第十一章¶

零、练一练¶

练一练

事实上，hist函数是有返回值的，只不过在大多数情况下用户并不关心。Python中，常把不需要的返回值赋给“_”变量，此处也正是这样做的。请观察hist的返回值，并尝试说明其含义。

data = np.random.randn(100)
val = plt.hist(data)

第一个返回值是hist分箱结果中每个箱子的样本数量：

val[0]

array([ 1.,  5.,  7., 13., 17., 18., 16., 11.,  7.,  5.])

第二个返回值是分箱的边界值，n个箱子会产生n+1个边界：

val[1]

array([-2.55298982, -2.07071537, -1.58844093, -1.10616648, -0.62389204,
       -0.1416176 ,  0.34065685,  0.82293129,  1.30520574,  1.78748018,
        2.26975462])

第三个返回值是matplotlib中的patches对象

val[2]

<BarContainer object of 10 artists>

练一练

在上图中，数据值为2的新增样本点没有被判定为异常，请通过计算说明理由。

np.random.seed(0)
data = np.random.randn(100)
data = data.tolist() + [2,3,4] # 引入一些较大的值
_ = plt.boxplot(data)

q75 = np.quantile(data, 0.75)
q25 = np.quantile(data, 0.25)
threshold  = q75 + 1.5*(q75 - q25)
data = np.array(data)
data[data <= threshold].max() # 高于2

2.2697546239876076

练一练

请尝试不同参数的组合，观察plt.plot()的绘图结果。

_ = plt.plot(data, linewidth=1.0, color="skyblue", marker="*", linestyle="-.")

练一练

请对比柱状图和直方图，总结它们之间的区别和联系。

直方图一般用于查看连续变量的离散化分布，柱状图一般用于查看离散化变量的频数或频率统计情况。

练一练

在pie函数中，可以将autopct参数设定为一个单个输入值的函数，其输入值含义是每个类别的占比乘以100，其输出值为字符串。

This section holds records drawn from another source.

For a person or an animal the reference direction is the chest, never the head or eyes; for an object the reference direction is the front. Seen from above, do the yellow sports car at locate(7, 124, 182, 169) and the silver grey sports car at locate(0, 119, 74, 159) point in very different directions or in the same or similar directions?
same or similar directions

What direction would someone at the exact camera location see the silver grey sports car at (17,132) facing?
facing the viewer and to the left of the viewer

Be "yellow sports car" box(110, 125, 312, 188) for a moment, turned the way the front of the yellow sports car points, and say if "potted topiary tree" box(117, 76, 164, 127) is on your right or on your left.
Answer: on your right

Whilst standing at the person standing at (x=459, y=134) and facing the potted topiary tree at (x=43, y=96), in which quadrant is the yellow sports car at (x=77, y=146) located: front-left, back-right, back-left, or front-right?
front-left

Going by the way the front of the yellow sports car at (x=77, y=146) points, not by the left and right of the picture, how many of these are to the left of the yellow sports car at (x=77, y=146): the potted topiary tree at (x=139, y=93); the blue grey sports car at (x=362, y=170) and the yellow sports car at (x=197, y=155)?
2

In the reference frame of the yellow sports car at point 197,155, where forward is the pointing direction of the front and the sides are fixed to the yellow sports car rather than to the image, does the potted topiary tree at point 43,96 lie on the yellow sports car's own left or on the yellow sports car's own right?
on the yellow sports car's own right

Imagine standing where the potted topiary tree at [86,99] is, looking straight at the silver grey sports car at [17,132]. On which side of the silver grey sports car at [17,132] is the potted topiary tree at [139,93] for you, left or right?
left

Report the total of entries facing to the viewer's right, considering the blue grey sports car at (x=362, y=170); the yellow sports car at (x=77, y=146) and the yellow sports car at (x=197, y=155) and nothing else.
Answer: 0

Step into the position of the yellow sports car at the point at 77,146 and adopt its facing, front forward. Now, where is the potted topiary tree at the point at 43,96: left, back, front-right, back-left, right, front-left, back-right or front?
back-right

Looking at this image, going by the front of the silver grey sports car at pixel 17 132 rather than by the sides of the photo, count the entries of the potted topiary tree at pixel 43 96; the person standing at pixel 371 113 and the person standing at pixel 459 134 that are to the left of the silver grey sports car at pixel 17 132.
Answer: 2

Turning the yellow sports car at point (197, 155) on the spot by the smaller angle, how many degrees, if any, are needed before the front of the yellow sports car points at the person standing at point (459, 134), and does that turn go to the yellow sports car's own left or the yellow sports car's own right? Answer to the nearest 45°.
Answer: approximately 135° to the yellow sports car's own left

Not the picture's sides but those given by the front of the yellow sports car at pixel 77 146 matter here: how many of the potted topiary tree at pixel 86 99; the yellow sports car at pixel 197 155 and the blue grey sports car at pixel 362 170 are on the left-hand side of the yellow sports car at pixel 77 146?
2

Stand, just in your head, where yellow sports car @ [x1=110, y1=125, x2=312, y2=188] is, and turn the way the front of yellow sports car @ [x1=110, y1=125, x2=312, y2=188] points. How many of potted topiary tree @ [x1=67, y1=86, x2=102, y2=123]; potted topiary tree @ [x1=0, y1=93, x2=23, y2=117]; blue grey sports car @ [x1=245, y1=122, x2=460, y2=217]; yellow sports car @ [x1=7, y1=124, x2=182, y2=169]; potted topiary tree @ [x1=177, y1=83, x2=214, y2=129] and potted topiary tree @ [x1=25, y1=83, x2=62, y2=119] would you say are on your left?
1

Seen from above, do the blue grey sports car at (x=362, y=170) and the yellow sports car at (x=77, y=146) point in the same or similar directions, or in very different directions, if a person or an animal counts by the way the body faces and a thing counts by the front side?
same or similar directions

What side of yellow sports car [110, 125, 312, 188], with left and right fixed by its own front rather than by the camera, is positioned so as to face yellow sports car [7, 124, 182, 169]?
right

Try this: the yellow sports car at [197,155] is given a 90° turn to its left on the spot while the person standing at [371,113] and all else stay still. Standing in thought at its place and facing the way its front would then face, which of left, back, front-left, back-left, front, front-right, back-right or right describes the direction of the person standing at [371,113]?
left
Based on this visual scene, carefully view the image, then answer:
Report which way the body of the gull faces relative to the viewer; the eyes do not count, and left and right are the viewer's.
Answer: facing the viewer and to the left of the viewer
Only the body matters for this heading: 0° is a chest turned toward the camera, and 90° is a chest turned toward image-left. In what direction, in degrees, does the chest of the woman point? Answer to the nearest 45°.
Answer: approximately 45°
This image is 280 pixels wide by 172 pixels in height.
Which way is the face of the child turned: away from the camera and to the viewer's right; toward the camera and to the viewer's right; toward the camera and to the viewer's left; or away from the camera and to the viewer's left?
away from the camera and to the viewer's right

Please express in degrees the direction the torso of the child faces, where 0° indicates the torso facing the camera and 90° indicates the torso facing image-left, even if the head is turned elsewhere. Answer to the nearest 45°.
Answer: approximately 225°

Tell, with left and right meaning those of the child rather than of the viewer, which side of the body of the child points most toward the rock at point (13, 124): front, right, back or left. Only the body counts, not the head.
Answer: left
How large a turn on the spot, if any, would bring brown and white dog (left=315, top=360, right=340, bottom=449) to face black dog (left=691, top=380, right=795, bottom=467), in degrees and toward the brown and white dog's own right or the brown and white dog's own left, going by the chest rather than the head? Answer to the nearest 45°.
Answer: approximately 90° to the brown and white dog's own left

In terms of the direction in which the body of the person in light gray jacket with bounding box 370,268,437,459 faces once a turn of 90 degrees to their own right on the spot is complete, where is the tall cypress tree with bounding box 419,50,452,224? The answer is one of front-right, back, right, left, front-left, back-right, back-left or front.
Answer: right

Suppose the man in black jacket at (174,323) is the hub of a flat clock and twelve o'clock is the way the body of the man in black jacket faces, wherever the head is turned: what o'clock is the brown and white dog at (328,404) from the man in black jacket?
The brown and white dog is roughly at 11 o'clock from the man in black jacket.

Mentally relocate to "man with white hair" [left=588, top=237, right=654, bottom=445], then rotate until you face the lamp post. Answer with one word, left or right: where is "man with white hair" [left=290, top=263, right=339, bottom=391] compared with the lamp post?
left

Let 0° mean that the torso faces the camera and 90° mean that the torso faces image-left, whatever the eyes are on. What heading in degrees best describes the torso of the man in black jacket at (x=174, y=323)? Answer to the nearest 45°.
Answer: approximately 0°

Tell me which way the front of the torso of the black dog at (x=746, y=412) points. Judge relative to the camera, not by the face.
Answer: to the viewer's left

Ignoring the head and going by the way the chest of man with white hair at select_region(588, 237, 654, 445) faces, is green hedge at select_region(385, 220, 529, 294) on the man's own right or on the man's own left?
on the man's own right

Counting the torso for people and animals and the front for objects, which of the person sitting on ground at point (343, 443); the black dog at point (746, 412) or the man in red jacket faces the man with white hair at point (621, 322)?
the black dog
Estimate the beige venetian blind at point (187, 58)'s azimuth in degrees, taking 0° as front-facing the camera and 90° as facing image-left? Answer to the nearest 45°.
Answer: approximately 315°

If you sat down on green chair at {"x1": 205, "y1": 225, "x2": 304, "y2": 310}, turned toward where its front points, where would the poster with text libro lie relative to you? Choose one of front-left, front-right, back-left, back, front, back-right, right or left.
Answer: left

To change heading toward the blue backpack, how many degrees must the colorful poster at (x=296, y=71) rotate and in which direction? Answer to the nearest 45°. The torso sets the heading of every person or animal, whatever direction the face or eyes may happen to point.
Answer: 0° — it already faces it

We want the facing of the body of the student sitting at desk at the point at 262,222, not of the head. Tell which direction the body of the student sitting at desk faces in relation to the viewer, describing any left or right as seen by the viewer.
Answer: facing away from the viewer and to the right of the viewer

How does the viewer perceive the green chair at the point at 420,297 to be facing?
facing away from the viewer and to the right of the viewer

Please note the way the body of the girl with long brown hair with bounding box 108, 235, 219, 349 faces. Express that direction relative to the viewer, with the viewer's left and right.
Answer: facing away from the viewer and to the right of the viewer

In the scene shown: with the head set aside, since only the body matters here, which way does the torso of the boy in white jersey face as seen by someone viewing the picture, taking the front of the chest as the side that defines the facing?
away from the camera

若想在饼图的每一个部分添加占比的数字描述，可以令该参数为lambda p: "%.1f%%"%p，其中%.1f将p保留一位小数，%%表示百分号（%自身在Python格式化字符中需要通过两个%转义）。若现在想要把描述改为“占比 (个数)”的格式，例如当前类别占比5%，共计样本10个，保留2位小数，那么就应当显式为“5.00% (10)”，请利用autopct参数实现。

s = pd.Series(np.random.choice(list("ABCD"), size=100, p=[0.1,0.2,0.5,0.2]))
data = s.value_counts().sort_index()
_ = plt.pie(data.values, labels=data.index, autopct=lambda p: "%.2f%% (%d)"%(p,round(p*s.shape[0]/100)))

练一练

如果上述data是5维的，我们还能通过何种策略来体现第五个维度的数据取值？

使用scatter图不同的marker
使用有边框的圆和没有边框的圆
使用不同颜色的映射组（比如浅蓝到深蓝、浅红到深红）
使用子图绘制

练一练

在高维数据中，类别型数据和数值型数据的展示方式是不同的。请分别总结一些相应的展示策略，并构造相应的例子进行绘图。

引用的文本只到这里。